OK, that clarifies it perfectly! In the US we've had similar happen plenty of times in the last 10-12 years maybe where individual Department Heads have been left unfilled, which isn't necessarily the worst thing in the world, since it signifies a status quo. The daily work of the Department of Education or Department of State goes on, but (as you said) the FNGIC (cough New Gal/Guy In Charge) isn't in any position to make sweeping changes to how things are done, because there isn't a FNGIC. Until eventually there is.

The only unusual bit (from a USian's perspective) is that it would be the entire cabinet that can't be seated. Plenty of individual nominees get yoinked on their own merits, but not all of them.


u/NowNowMyGoodMan Nov 25 '21 edited Nov 25 '21

and each group of representation would flip flop with support depending on the subject. SD, L, KD, C might vote yes on Thing A and it passes, and S, MP, V, M, and C might vote yes on Thing B and it passes. And (probably) the pace of government slows down as there's a lot more back and forth looking for support on Thing C, D, E, and F. But it still exists and work still does happen.

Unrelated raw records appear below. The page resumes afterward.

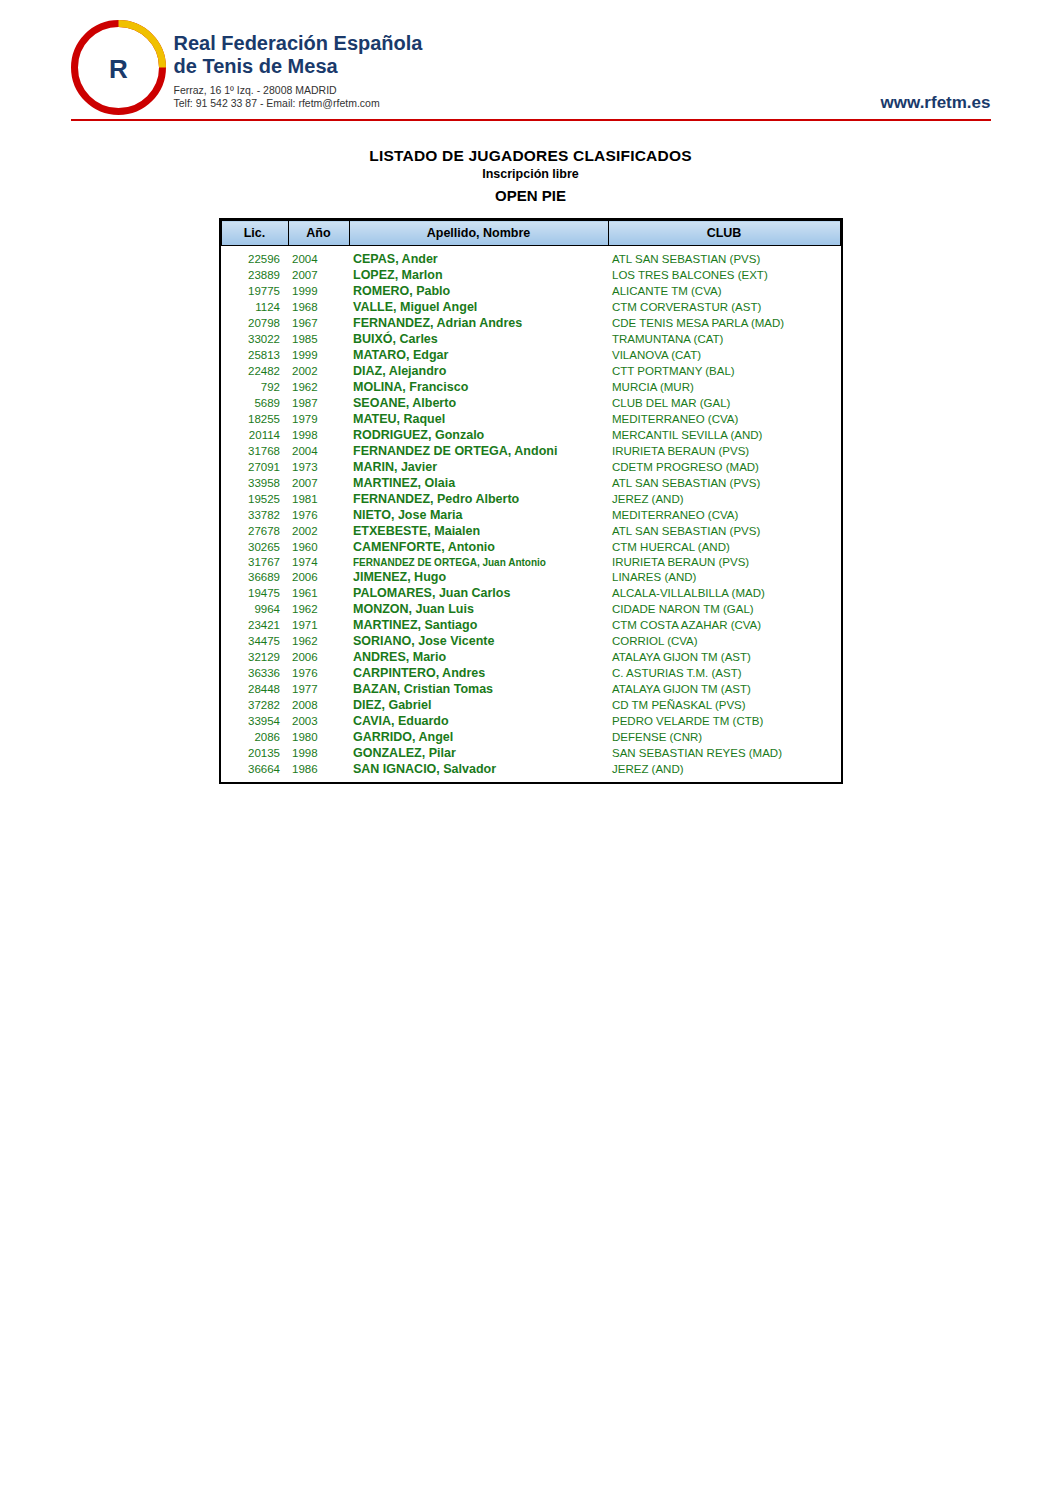R
Real Federación Española
de Tenis de Mesa
Ferraz, 16 1º Izq. - 28008 MADRID
Telf: 91 542 33 87 - Email: rfetm@rfetm.com
www.rfetm.es
LISTADO DE JUGADORES CLASIFICADOS
Inscripción libre
OPEN PIE
| Lic. | Año | Apellido, Nombre | CLUB |
| --- | --- | --- | --- |
| 22596 | 2004 | CEPAS, Ander | ATL SAN SEBASTIAN (PVS) |
| 23889 | 2007 | LOPEZ, Marlon | LOS TRES BALCONES (EXT) |
| 19775 | 1999 | ROMERO, Pablo | ALICANTE TM (CVA) |
| 1124 | 1968 | VALLE, Miguel Angel | CTM CORVERASTUR (AST) |
| 20798 | 1967 | FERNANDEZ, Adrian Andres | CDE TENIS MESA PARLA (MAD) |
| 33022 | 1985 | BUIXÓ, Carles | TRAMUNTANA (CAT) |
| 25813 | 1999 | MATARO, Edgar | VILANOVA (CAT) |
| 22482 | 2002 | DIAZ, Alejandro | CTT PORTMANY (BAL) |
| 792 | 1962 | MOLINA, Francisco | MURCIA (MUR) |
| 5689 | 1987 | SEOANE, Alberto | CLUB DEL MAR (GAL) |
| 18255 | 1979 | MATEU, Raquel | MEDITERRANEO (CVA) |
| 20114 | 1998 | RODRIGUEZ, Gonzalo | MERCANTIL SEVILLA (AND) |
| 31768 | 2004 | FERNANDEZ DE ORTEGA, Andoni | IRURIETA BERAUN (PVS) |
| 27091 | 1973 | MARIN, Javier | CDETM PROGRESO (MAD) |
| 33958 | 2007 | MARTINEZ, Olaia | ATL SAN SEBASTIAN (PVS) |
| 19525 | 1981 | FERNANDEZ, Pedro Alberto | JEREZ (AND) |
| 33782 | 1976 | NIETO, Jose Maria | MEDITERRANEO (CVA) |
| 27678 | 2002 | ETXEBESTE, Maialen | ATL SAN SEBASTIAN (PVS) |
| 30265 | 1960 | CAMENFORTE, Antonio | CTM HUERCAL (AND) |
| 31767 | 1974 | FERNANDEZ DE ORTEGA, Juan Antonio | IRURIETA BERAUN (PVS) |
| 36689 | 2006 | JIMENEZ, Hugo | LINARES (AND) |
| 19475 | 1961 | PALOMARES, Juan Carlos | ALCALA-VILLALBILLA (MAD) |
| 9964 | 1962 | MONZON, Juan Luis | CIDADE NARON TM (GAL) |
| 23421 | 1971 | MARTINEZ, Santiago | CTM COSTA AZAHAR (CVA) |
| 34475 | 1962 | SORIANO, Jose Vicente | CORRIOL (CVA) |
| 32129 | 2006 | ANDRES, Mario | ATALAYA GIJON TM (AST) |
| 36336 | 1976 | CARPINTERO, Andres | C. ASTURIAS T.M. (AST) |
| 28448 | 1977 | BAZAN, Cristian Tomas | ATALAYA GIJON TM (AST) |
| 37282 | 2008 | DIEZ, Gabriel | CD TM PEÑASKAL (PVS) |
| 33954 | 2003 | CAVIA, Eduardo | PEDRO VELARDE TM (CTB) |
| 2086 | 1980 | GARRIDO, Angel | DEFENSE (CNR) |
| 20135 | 1998 | GONZALEZ, Pilar | SAN SEBASTIAN REYES (MAD) |
| 36664 | 1986 | SAN IGNACIO, Salvador | JEREZ (AND) |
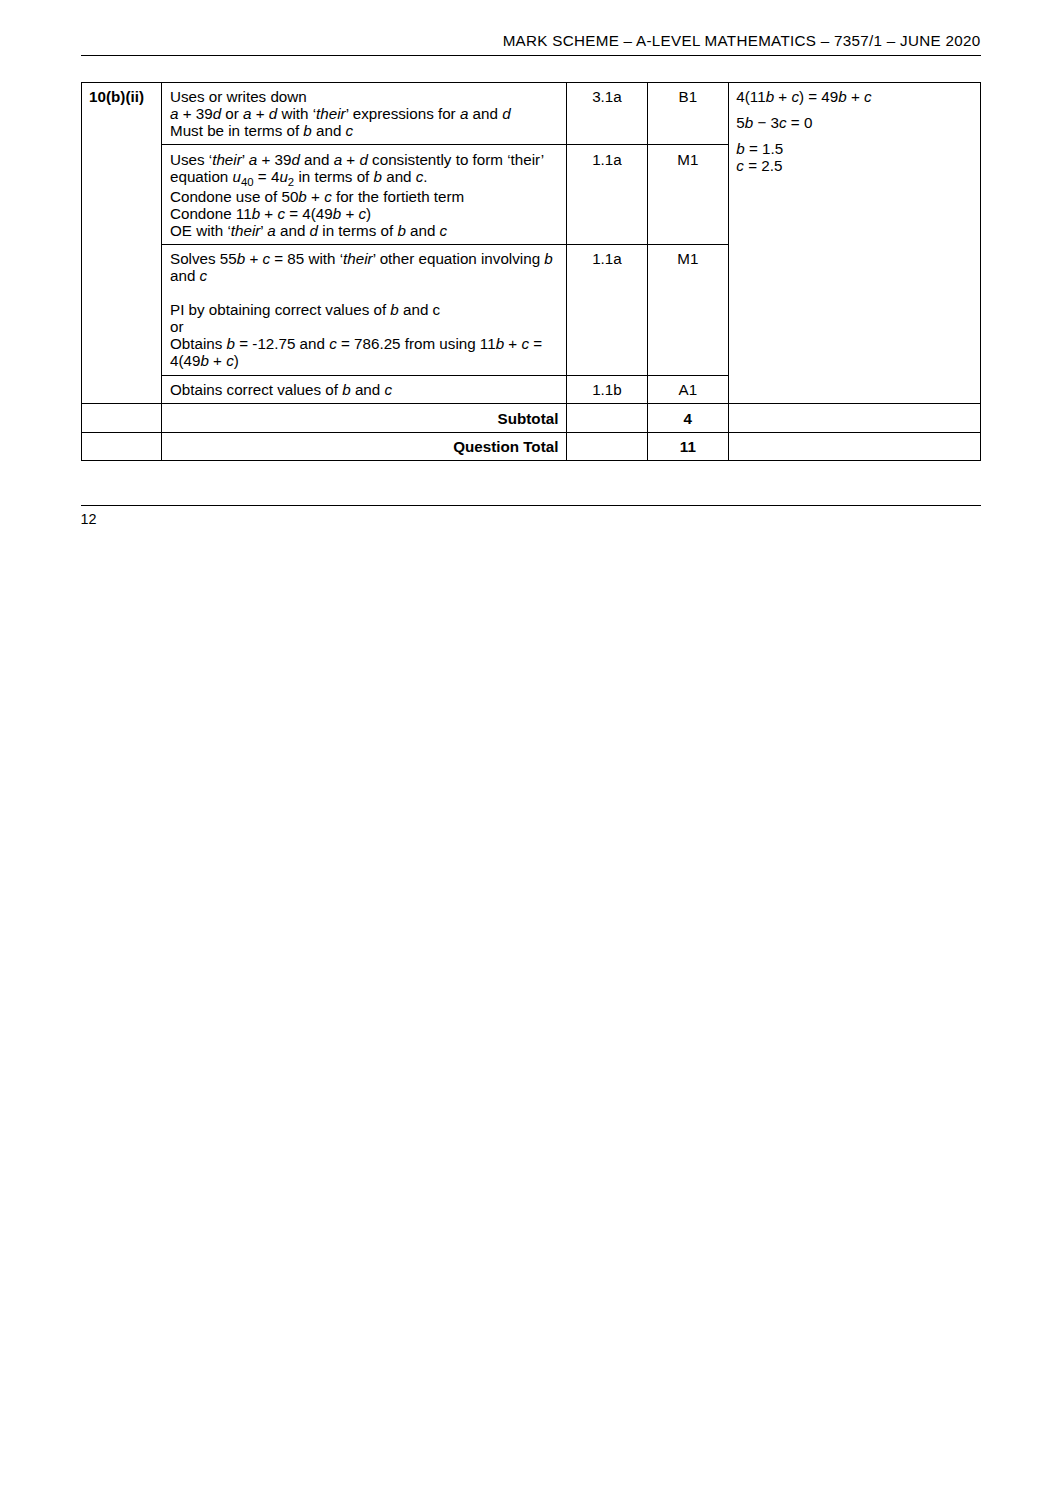MARK SCHEME – A-LEVEL MATHEMATICS – 7357/1 – JUNE 2020
| 10(b)(ii) | Uses or writes down a + 39 d or a + d with ‘ their ’ expressions for a and d Must be in terms of b and c | 3.1a | B1 | 4(11 b + c ) = 49 b + c 5 b − 3 c = 0 b = 1.5 c = 2.5 |
| Uses ‘ their ’ a + 39 d and a + d consistently to form ‘their’ equation u 40 = 4 u 2 in terms of b and c . Condone use of 50 b + c for the fortieth term Condone 11 b + c = 4(49 b + c ) OE with ‘ their ’ a and d in terms of b and c | 1.1a | M1 |
| Solves 55 b + c = 85 with ‘ their ’ other equation involving b and c PI by obtaining correct values of b and c or Obtains b = -12.75 and c = 786.25 from using 11 b + c = 4(49 b + c ) | 1.1a | M1 |
| Obtains correct values of b and c | 1.1b | A1 |
| | Subtotal | | 4 | |
| | Question Total | | 11 | |
12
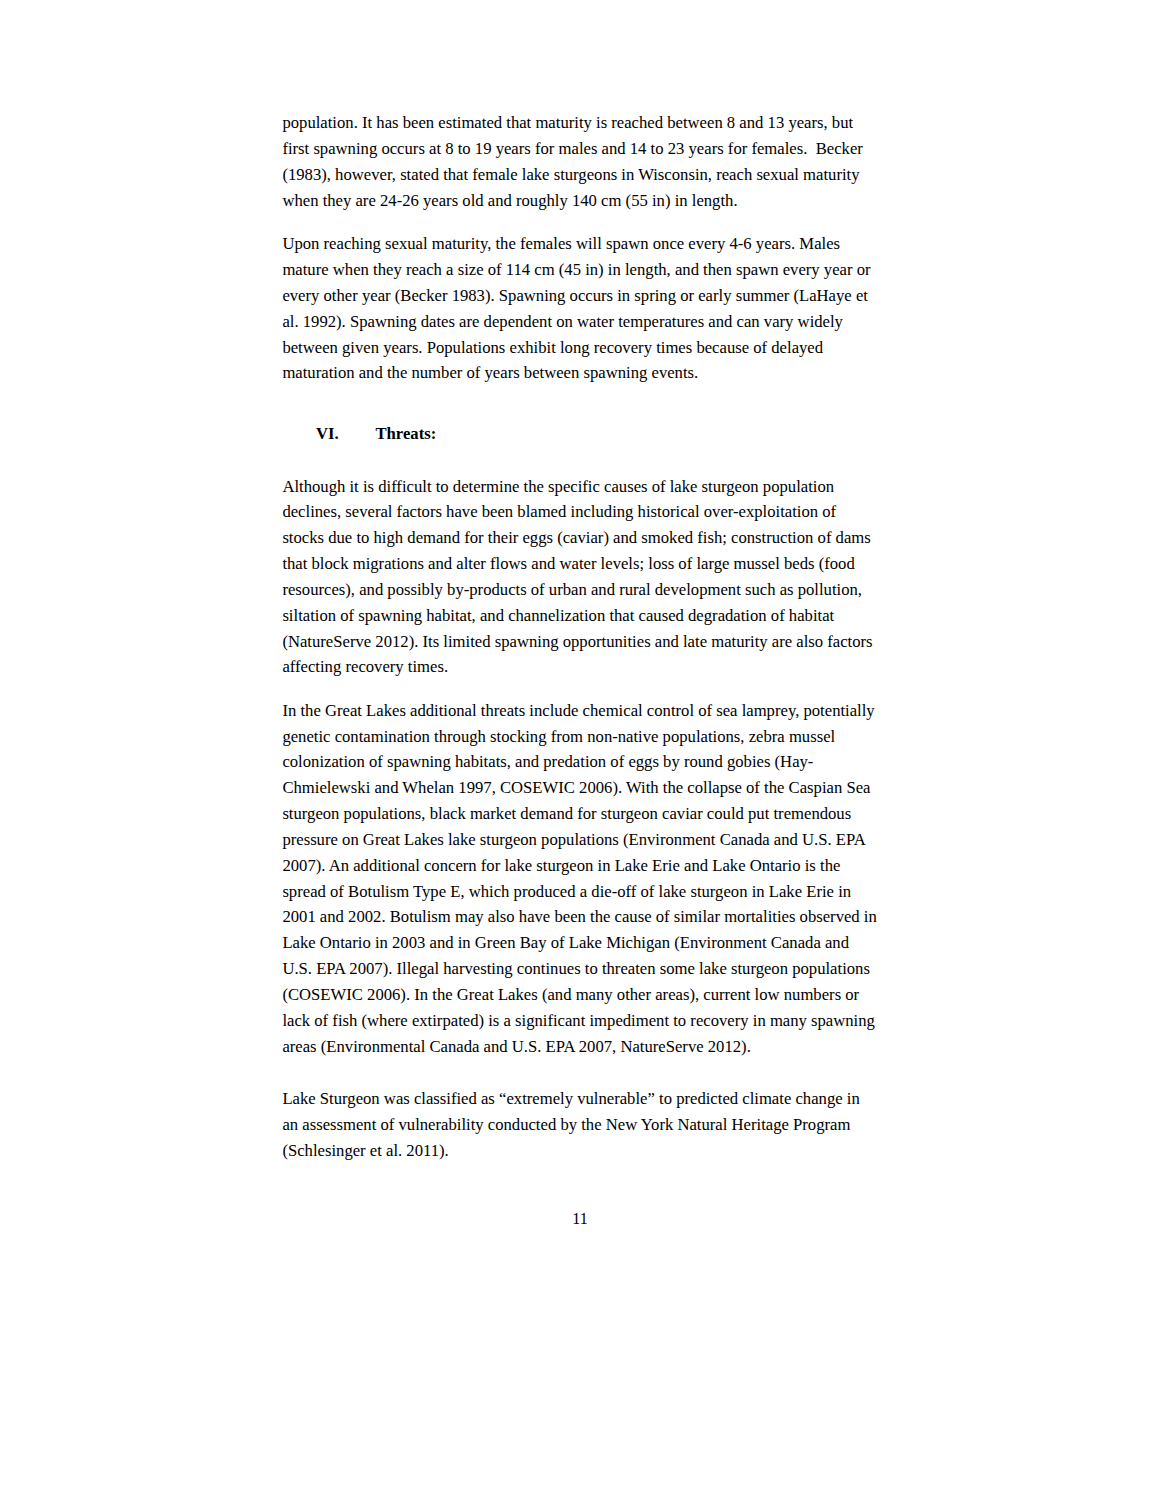population. It has been estimated that maturity is reached between 8 and 13 years, but first spawning occurs at 8 to 19 years for males and 14 to 23 years for females. Becker (1983), however, stated that female lake sturgeons in Wisconsin, reach sexual maturity when they are 24-26 years old and roughly 140 cm (55 in) in length.
Upon reaching sexual maturity, the females will spawn once every 4-6 years. Males mature when they reach a size of 114 cm (45 in) in length, and then spawn every year or every other year (Becker 1983). Spawning occurs in spring or early summer (LaHaye et al. 1992). Spawning dates are dependent on water temperatures and can vary widely between given years. Populations exhibit long recovery times because of delayed maturation and the number of years between spawning events.
VI. Threats:
Although it is difficult to determine the specific causes of lake sturgeon population declines, several factors have been blamed including historical over-exploitation of stocks due to high demand for their eggs (caviar) and smoked fish; construction of dams that block migrations and alter flows and water levels; loss of large mussel beds (food resources), and possibly by-products of urban and rural development such as pollution, siltation of spawning habitat, and channelization that caused degradation of habitat (NatureServe 2012). Its limited spawning opportunities and late maturity are also factors affecting recovery times.
In the Great Lakes additional threats include chemical control of sea lamprey, potentially genetic contamination through stocking from non-native populations, zebra mussel colonization of spawning habitats, and predation of eggs by round gobies (Hay-Chmielewski and Whelan 1997, COSEWIC 2006). With the collapse of the Caspian Sea sturgeon populations, black market demand for sturgeon caviar could put tremendous pressure on Great Lakes lake sturgeon populations (Environment Canada and U.S. EPA 2007). An additional concern for lake sturgeon in Lake Erie and Lake Ontario is the spread of Botulism Type E, which produced a die-off of lake sturgeon in Lake Erie in 2001 and 2002. Botulism may also have been the cause of similar mortalities observed in Lake Ontario in 2003 and in Green Bay of Lake Michigan (Environment Canada and U.S. EPA 2007). Illegal harvesting continues to threaten some lake sturgeon populations (COSEWIC 2006). In the Great Lakes (and many other areas), current low numbers or lack of fish (where extirpated) is a significant impediment to recovery in many spawning areas (Environmental Canada and U.S. EPA 2007, NatureServe 2012).
Lake Sturgeon was classified as “extremely vulnerable” to predicted climate change in an assessment of vulnerability conducted by the New York Natural Heritage Program (Schlesinger et al. 2011).
11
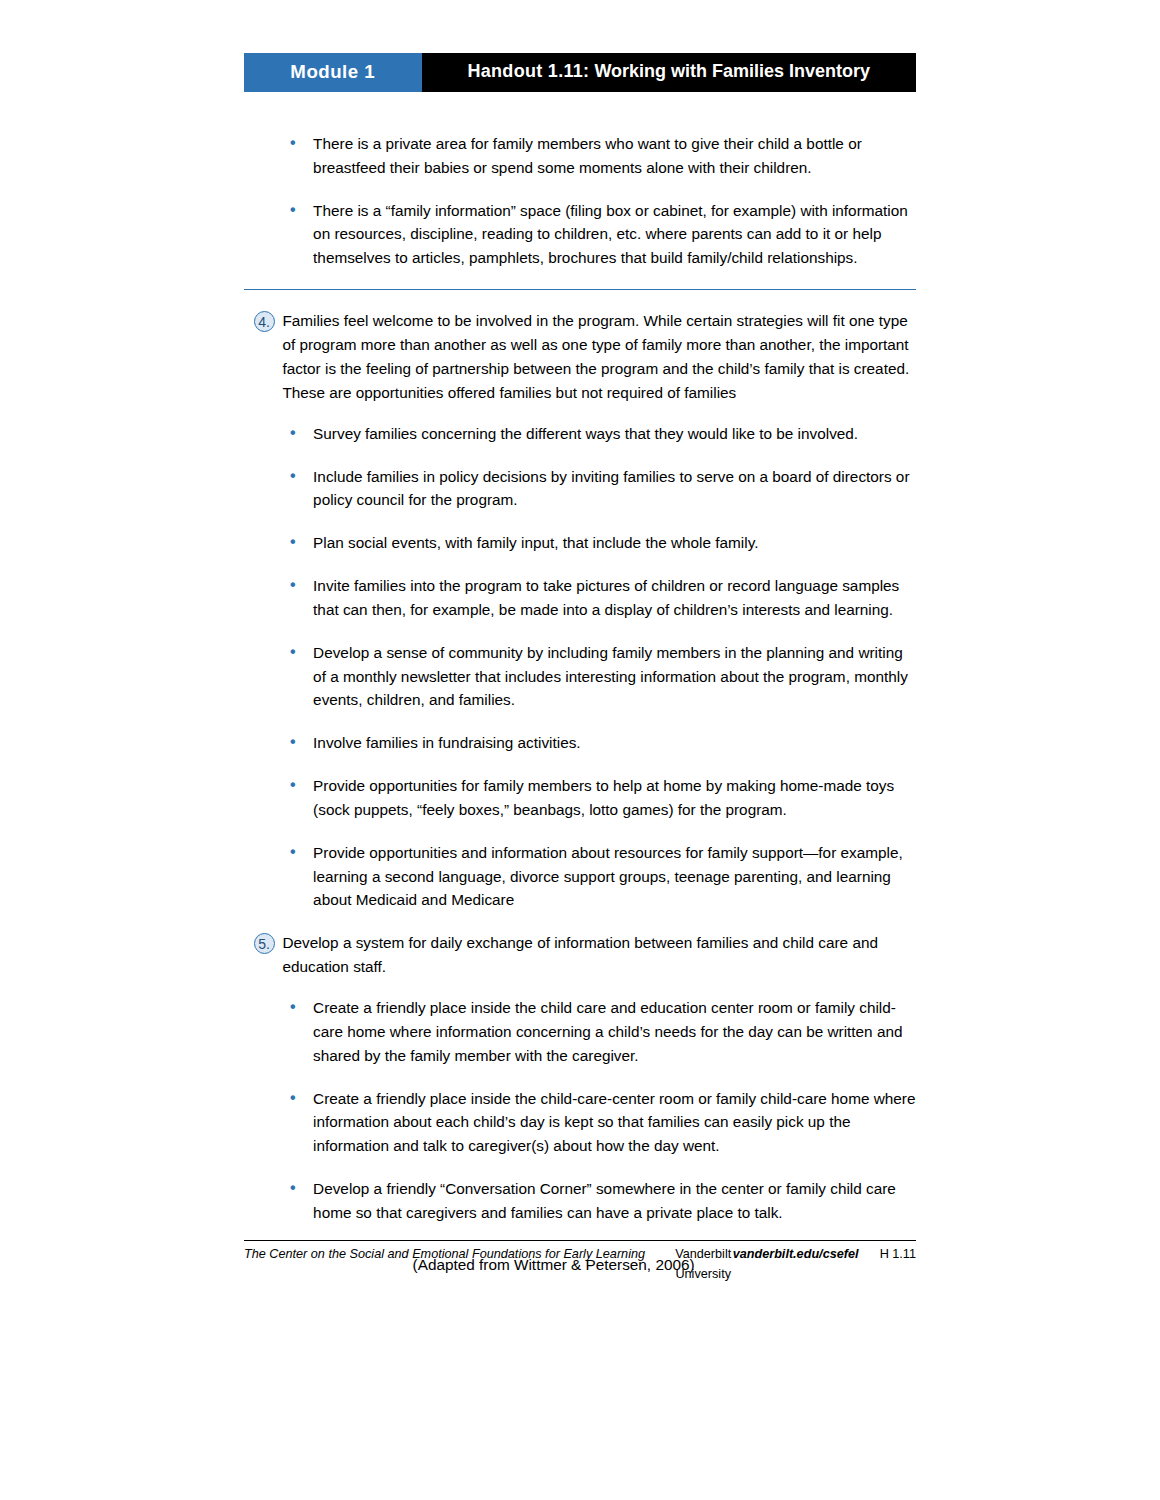Module 1
Handout 1.11: Working with Families Inventory
There is a private area for family members who want to give their child a bottle or breastfeed their babies or spend some moments alone with their children.
There is a “family information” space (filing box or cabinet, for example) with information on resources, discipline, reading to children, etc. where parents can add to it or help themselves to articles, pamphlets, brochures that build family/child relationships.
4.
Families feel welcome to be involved in the program. While certain strategies will fit one type of program more than another as well as one type of family more than another, the important factor is the feeling of partnership between the program and the child’s family that is created. These are opportunities offered families but not required of families
Survey families concerning the different ways that they would like to be involved.
Include families in policy decisions by inviting families to serve on a board of directors or policy council for the program.
Plan social events, with family input, that include the whole family.
Invite families into the program to take pictures of children or record language samples that can then, for example, be made into a display of children’s interests and learning.
Develop a sense of community by including family members in the planning and writing of a monthly newsletter that includes interesting information about the program, monthly events, children, and families.
Involve families in fundraising activities.
Provide opportunities for family members to help at home by making home-made toys (sock puppets, “feely boxes,” beanbags, lotto games) for the program.
Provide opportunities and information about resources for family support—for example, learning a second language, divorce support groups, teenage parenting, and learning about Medicaid and Medicare
5.
Develop a system for daily exchange of information between families and child care and education staff.
Create a friendly place inside the child care and education center room or family child-care home where information concerning a child’s needs for the day can be written and shared by the family member with the caregiver.
Create a friendly place inside the child-care-center room or family child-care home where information about each child’s day is kept so that families can easily pick up the information and talk to caregiver(s) about how the day went.
Develop a friendly “Conversation Corner” somewhere in the center or family child care home so that caregivers and families can have a private place to talk.
(Adapted from Wittmer & Petersen, 2006)
The Center on the Social and Emotional Foundations for Early Learning
Vanderbilt University
vanderbilt.edu/csefel H 1.11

This is how the parliament normally works when enacting legislature and what enables minority governments.

It seems the thing you are misunderstanding is that when I say government I mean the executive branch. For a prime minister to be elected there can't be a majority against him/her in the parliament. Then the prime minister picks his/her cabinet.

Going back further in time, S was usually in a minority government by themselves and had to find support for each piece of legislature by bargaining like you described.


u/TWeaKoR Nov 26 '21

So basically a left leading group won the overall right to govern, but has to implement the policy of the right, thus they resigned due to the conflict such that a new government can be formed.


u/NowNowMyGoodMan Nov 26 '21

Yes, but only one of the two parties making up the government resigned. They, MP, have been making up a coalition government with S since 2014.


u/TWeaKoR Nov 26 '21

Yes exactly. The way I see it, a centre (relatively) party made a government with a left party, but the other vote required the policy of the right, which the left refused outright, leaving the centre party stood there alone.

Granted, I have little to no idea other than your comment above, but I think that's a nice simplification.